● Selected extract:

# Folklore dance



## Levanda (Feb 3, 2014)

I want to share my love of different dances special of Folklore dances in my youths I used danced Lithuanian folklore group calling "Veritas" we had great times, we danced around all Lithuania at factories, parks and what are beautiful costumes we had but anyway past times. Yes of course my favourite are would Russian and I love Georgian dances as can be more aggressive dancing principles. 





Recently I watched on youtube Chilean folk dance oh I love, I adore ,I could not sit still when I see it. So I started dance on my own in front of TV ah seems mad but was such great time without dancing partner.

And I adore Jewish dancing special with the bottles on the hats. Vow.


----------



## drpraetorus (Aug 9, 2012)

When I was in college, many years ago, I was in a folkdance group. Mostly North European but also some Pacific Islander dances. I also was in a Scottish pipe band and learned Highland dancing and Scottish Country Dancing. I was pretty good at it. Unfortunately, I broke a cartilage in my knee practicing the Russian move with the deep knee bends. I don't dance much any more.




The one at the end killed my knee


----------



## Levanda (Feb 3, 2014)

Oh I am sorry for your pain about a knee. Still you can watch and enjoy on youtube good dances.


----------



## Posie (Aug 18, 2013)

Thank you for posting. I am obsessed with Chile and Chilean culture; I loved the dance. Maybe you could post your favorite clip of a Lithuanian dance?


----------



## Levanda (Feb 3, 2014)

As myself Lithuanian hash to admit I don't have my favourite Lithuanian dance, I do like them a lot of, for me more pleasant to see Russian dancing and other different cultures dances. I will post later them. Many thanks Levanda.


----------

● Material provided:

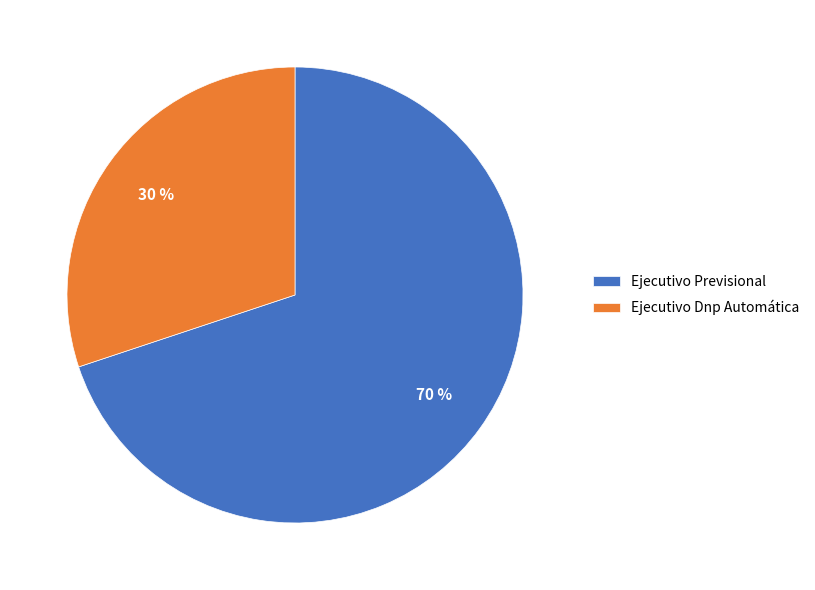

How many segments does this pie chart have?

2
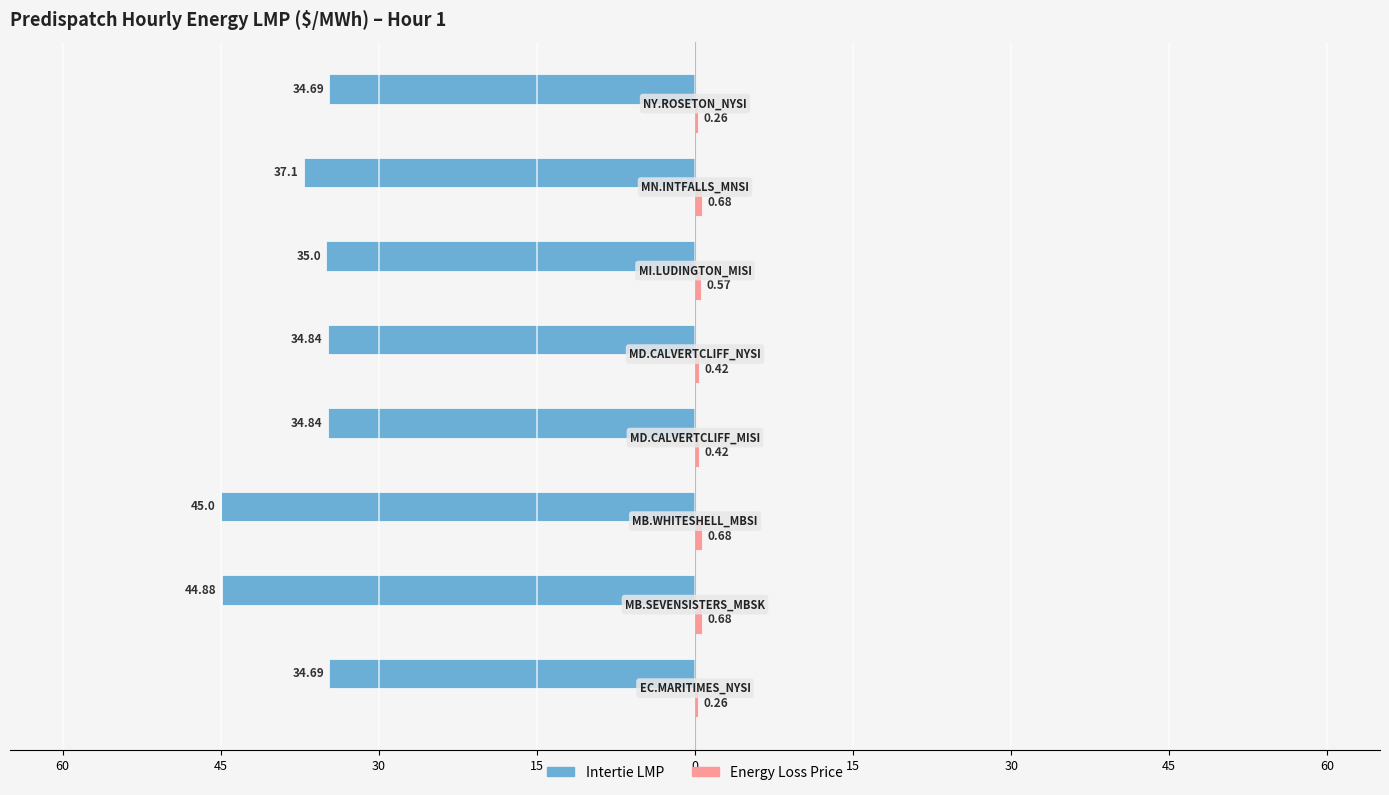

How many Energy Loss Price values are between 0 and 1?

8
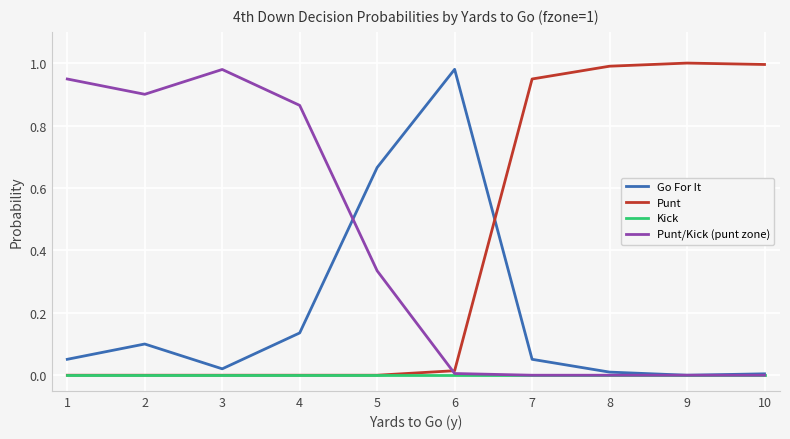

True or false: Go For It has a value of 0.1 at 1.

True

● Work instructions:
Can you repeat the folk dance thread from "The one at the" up to and including "youtube good dances.", switching every "knee" to "ankle"?

● Exercise response:
The one at the end killed my ankle


----------



## Levanda (Feb 3, 2014)

Oh I am sorry for your pain about a ankle. Still you can watch and enjoy on youtube good dances.